Jumat, 14 Januari 2011

Fenomena topeng monyet

Baru saja saya membaca tulisan berjudul waralaba topeng monyet. Satu tulisan yang menarik. Saya baru tahu kalau ternyata kemunculan topeng monyet ini sudah berlangsung hampir 2 tahun. Maklum, ketika itu sedang merantau. Sementara topeng monyet menjamur, anak jalanan, pengamen dan pengemis berkurang drastis. 

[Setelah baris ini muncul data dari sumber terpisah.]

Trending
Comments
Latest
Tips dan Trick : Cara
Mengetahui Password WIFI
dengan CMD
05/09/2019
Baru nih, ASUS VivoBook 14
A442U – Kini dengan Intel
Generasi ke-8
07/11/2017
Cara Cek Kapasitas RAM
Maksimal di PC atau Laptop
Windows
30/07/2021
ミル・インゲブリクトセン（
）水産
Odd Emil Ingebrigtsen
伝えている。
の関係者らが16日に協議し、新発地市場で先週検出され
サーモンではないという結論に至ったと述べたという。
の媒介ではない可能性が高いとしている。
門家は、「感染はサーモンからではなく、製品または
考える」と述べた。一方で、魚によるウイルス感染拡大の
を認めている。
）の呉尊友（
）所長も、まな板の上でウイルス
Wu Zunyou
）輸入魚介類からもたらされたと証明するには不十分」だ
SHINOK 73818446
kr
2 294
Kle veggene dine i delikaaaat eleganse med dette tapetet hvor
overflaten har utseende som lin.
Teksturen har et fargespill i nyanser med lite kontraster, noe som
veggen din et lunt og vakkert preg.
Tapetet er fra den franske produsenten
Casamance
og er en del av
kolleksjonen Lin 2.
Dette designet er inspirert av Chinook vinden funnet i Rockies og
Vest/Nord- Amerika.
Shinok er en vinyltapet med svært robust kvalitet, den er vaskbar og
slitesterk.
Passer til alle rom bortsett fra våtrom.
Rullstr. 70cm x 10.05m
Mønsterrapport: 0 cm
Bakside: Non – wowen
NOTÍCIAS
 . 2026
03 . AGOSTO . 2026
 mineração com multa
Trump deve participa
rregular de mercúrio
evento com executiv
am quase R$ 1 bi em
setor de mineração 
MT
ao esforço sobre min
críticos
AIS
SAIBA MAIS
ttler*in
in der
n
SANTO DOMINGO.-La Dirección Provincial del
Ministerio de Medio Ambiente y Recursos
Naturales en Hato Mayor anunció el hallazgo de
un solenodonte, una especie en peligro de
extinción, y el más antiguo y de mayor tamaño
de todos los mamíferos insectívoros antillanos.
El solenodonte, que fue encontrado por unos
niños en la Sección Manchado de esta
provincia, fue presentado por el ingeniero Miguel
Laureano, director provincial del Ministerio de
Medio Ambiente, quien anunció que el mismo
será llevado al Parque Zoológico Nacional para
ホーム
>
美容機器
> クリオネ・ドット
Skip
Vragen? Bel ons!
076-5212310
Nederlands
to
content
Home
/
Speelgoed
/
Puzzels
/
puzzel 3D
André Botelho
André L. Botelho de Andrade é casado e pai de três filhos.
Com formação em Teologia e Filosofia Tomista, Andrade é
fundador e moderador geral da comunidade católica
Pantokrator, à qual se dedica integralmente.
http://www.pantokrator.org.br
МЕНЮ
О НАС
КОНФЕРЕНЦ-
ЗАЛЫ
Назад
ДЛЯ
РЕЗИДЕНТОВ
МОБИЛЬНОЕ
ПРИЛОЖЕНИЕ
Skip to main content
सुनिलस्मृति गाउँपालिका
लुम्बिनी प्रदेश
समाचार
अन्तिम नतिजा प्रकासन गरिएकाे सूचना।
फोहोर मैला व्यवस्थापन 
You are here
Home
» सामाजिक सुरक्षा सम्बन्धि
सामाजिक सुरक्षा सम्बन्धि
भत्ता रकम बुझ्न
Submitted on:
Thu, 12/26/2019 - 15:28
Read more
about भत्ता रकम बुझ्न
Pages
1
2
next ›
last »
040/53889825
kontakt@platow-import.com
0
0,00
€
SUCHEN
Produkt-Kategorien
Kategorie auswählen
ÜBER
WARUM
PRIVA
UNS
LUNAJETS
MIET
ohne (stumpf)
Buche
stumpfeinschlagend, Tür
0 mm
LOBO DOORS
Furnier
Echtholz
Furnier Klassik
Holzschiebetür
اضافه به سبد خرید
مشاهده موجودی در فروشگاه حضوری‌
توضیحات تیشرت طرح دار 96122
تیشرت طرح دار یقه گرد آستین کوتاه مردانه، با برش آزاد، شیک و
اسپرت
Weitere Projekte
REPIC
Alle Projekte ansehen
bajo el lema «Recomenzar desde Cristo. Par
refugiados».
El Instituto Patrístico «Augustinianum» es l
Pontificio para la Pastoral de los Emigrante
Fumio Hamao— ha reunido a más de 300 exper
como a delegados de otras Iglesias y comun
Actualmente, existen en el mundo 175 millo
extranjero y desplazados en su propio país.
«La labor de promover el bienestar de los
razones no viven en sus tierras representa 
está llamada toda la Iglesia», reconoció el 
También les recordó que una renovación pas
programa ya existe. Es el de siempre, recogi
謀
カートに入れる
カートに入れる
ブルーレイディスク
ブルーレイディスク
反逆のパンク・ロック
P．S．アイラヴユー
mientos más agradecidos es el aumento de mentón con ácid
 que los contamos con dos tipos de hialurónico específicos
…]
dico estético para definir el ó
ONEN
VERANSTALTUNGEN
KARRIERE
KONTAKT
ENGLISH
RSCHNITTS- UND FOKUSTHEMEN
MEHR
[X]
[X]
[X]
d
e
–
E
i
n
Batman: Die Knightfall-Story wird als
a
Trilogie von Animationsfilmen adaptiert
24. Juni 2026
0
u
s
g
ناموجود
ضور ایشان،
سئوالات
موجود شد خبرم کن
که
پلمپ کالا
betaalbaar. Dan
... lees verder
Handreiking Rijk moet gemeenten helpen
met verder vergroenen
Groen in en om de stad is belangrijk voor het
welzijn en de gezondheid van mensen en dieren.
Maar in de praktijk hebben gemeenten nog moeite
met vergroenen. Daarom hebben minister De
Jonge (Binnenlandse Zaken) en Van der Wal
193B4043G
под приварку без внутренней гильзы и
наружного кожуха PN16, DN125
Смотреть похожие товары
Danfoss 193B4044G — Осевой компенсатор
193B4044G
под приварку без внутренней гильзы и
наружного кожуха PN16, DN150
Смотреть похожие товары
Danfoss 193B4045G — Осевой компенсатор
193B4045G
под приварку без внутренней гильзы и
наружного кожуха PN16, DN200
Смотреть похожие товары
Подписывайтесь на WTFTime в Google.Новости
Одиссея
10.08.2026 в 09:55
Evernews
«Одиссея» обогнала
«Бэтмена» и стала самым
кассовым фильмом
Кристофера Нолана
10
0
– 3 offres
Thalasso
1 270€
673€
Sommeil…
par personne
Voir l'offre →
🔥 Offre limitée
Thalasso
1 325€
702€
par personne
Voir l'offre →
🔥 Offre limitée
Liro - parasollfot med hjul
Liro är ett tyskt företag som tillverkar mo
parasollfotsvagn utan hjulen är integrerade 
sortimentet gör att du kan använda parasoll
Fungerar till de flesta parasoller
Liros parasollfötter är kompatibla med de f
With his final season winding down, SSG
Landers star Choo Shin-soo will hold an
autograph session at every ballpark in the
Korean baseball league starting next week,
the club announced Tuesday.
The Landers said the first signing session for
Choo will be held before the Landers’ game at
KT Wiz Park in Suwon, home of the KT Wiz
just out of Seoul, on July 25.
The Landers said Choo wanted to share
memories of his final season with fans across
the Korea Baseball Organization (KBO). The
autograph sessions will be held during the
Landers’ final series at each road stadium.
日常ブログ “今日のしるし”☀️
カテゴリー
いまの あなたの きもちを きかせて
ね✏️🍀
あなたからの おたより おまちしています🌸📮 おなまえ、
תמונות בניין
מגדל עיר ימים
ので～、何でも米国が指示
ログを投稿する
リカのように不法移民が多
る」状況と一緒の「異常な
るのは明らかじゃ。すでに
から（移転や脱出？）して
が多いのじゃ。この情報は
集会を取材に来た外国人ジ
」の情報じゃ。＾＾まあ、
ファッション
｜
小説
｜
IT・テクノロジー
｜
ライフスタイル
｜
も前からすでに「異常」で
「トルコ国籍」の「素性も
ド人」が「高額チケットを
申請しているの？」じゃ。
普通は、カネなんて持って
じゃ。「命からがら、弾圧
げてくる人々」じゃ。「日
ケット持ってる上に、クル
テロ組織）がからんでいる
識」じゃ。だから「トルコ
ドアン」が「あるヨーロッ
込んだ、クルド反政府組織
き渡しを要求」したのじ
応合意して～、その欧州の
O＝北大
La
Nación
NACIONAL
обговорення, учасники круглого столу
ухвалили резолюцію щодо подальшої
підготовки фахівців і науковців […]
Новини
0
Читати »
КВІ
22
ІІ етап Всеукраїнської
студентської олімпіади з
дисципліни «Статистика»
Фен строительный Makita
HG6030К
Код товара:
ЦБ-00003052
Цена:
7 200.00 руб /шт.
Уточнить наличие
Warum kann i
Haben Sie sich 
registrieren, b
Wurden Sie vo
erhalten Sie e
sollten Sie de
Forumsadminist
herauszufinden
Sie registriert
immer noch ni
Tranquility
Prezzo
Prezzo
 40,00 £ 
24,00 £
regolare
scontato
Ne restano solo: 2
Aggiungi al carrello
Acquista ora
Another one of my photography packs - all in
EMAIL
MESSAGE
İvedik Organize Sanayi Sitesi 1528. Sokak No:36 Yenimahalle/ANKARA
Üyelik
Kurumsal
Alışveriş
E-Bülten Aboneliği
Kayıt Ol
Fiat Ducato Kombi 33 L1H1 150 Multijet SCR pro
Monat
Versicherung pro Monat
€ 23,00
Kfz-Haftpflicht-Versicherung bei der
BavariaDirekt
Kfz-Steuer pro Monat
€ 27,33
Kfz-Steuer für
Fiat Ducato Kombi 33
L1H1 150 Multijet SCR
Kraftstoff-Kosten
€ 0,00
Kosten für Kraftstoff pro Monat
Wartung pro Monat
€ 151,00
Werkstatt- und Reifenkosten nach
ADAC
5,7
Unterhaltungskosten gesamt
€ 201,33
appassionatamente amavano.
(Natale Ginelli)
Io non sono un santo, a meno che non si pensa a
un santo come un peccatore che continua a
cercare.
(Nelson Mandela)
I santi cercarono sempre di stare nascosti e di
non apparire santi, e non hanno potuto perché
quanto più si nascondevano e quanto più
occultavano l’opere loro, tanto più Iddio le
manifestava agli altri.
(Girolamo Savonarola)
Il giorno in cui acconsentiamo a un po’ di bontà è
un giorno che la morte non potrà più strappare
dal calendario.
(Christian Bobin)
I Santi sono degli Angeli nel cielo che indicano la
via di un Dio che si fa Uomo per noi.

Hampir di setiap perempatan jalan, di sudut lampu merah bisa ditemui topeng monyet. Atraksi yang ditampilkan rata-rata sama, tak ada keunikan antara satu dengan yang lain. Kembali ke tulisan tentang waralaba topeng monyet tadi, seandainya para pelaku lebih kreatif dan menyajikan atraksi yang berbeda di setiap tempat, tentu para pengguna jalan akan lebih terhibur. Seperti dibahas di tulisan ini. Saya sebetulnya kasihan dengan monyetnya. Mereka dieksploitasi sedemikian rupa. Dari mana pula orang-orang itu mendapatkan monyet-monyet?

Ketika saya menjalani wawancara untuk satu developer besar, ternyata sang pewawancara - manajer HRD perusahaan tersebut - aktif bergiat di dunia sosial yang berhubungan dengan masyarakat kelas bawah. Saya pun bertanya padanya tentang fenomena topeng monyet ini. Menurutnya, topeng monyet muncul karena anak jalanan dan pengemis, sebagai salah satu metoda mencari uang sudah kehilangan simpati masyarakat umum. Dengan kata lain, masyarakat umum sudah tidak tergerak hatinya ketika melihat anak-anak jalanan dan pengemis. Tentunya ini berbanding lurus dengan penghasilan yang mereka peroleh. Mudah ditebak bahwa rupanya pendapatan menurun dari sektor ini. Singkat kata para pelaku mencari alternatif lain dan pilihan pun jatuh pada topeng monyet.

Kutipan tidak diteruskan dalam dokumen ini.